start INPUT MATERIAL

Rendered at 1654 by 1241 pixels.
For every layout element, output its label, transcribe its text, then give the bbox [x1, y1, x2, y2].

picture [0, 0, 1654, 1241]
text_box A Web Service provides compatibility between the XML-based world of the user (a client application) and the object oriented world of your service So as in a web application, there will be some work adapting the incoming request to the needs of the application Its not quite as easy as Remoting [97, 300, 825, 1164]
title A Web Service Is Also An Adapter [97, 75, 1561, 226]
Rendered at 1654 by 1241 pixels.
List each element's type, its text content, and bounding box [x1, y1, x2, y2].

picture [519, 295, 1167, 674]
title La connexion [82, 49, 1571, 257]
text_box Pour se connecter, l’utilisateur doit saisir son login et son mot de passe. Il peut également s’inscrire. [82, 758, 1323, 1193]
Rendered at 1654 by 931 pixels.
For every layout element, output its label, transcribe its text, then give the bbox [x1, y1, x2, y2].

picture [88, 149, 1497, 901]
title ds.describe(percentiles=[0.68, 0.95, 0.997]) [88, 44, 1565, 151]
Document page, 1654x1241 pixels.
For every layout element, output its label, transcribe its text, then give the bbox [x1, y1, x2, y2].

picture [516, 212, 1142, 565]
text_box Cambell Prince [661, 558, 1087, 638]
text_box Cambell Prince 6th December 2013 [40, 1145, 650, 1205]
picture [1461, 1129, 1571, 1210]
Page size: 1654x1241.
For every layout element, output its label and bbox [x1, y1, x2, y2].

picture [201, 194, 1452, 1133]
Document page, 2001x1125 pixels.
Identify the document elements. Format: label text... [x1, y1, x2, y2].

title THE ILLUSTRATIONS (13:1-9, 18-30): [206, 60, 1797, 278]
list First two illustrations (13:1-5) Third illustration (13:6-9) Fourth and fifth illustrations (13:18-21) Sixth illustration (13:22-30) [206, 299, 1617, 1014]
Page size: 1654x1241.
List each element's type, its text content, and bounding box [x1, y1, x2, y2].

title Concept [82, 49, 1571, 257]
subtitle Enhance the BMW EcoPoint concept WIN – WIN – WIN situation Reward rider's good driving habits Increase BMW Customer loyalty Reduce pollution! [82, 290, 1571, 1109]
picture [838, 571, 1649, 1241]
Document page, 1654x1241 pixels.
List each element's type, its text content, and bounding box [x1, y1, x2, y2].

end INPUT MATERIAL

◆ **INSTRUCTION**:
Change each "bbox" in the records above to "bounding box", and reproduce all the records with every other character left as it is.

◆ **SOLUTION TO THE PROBLEM**:
Rendered at 1654 by 1241 pixels.
For every layout element, output its label, transcribe its text, then give the bounding box [x1, y1, x2, y2].

picture [0, 0, 1654, 1241]
text_box A Web Service provides compatibility between the XML-based world of the user (a client application) and the object oriented world of your service So as in a web application, there will be some work adapting the incoming request to the needs of the application Its not quite as easy as Remoting [97, 300, 825, 1164]
title A Web Service Is Also An Adapter [97, 75, 1561, 226]
Rendered at 1654 by 1241 pixels.
List each element's type, its text content, and bounding box [x1, y1, x2, y2].

picture [519, 295, 1167, 674]
title La connexion [82, 49, 1571, 257]
text_box Pour se connecter, l’utilisateur doit saisir son login et son mot de passe. Il peut également s’inscrire. [82, 758, 1323, 1193]
Rendered at 1654 by 931 pixels.
For every layout element, output its label, transcribe its text, then give the bounding box [x1, y1, x2, y2].

picture [88, 149, 1497, 901]
title ds.describe(percentiles=[0.68, 0.95, 0.997]) [88, 44, 1565, 151]
Document page, 1654x1241 pixels.
For every layout element, output its label, transcribe its text, then give the bounding box [x1, y1, x2, y2].

picture [516, 212, 1142, 565]
text_box Cambell Prince [661, 558, 1087, 638]
text_box Cambell Prince 6th December 2013 [40, 1145, 650, 1205]
picture [1461, 1129, 1571, 1210]
Page size: 1654x1241.
For every layout element, output its label and bounding box [x1, y1, x2, y2].

picture [201, 194, 1452, 1133]
Document page, 2001x1125 pixels.
Identify the document elements. Format: label text... [x1, y1, x2, y2].

title THE ILLUSTRATIONS (13:1-9, 18-30): [206, 60, 1797, 278]
list First two illustrations (13:1-5) Third illustration (13:6-9) Fourth and fifth illustrations (13:18-21) Sixth illustration (13:22-30) [206, 299, 1617, 1014]
Page size: 1654x1241.
List each element's type, its text content, and bounding box [x1, y1, x2, y2].

title Concept [82, 49, 1571, 257]
subtitle Enhance the BMW EcoPoint concept WIN – WIN – WIN situation Reward rider's good driving habits Increase BMW Customer loyalty Reduce pollution! [82, 290, 1571, 1109]
picture [838, 571, 1649, 1241]
Document page, 1654x1241 pixels.
List each element's type, its text content, and bounding box [x1, y1, x2, y2].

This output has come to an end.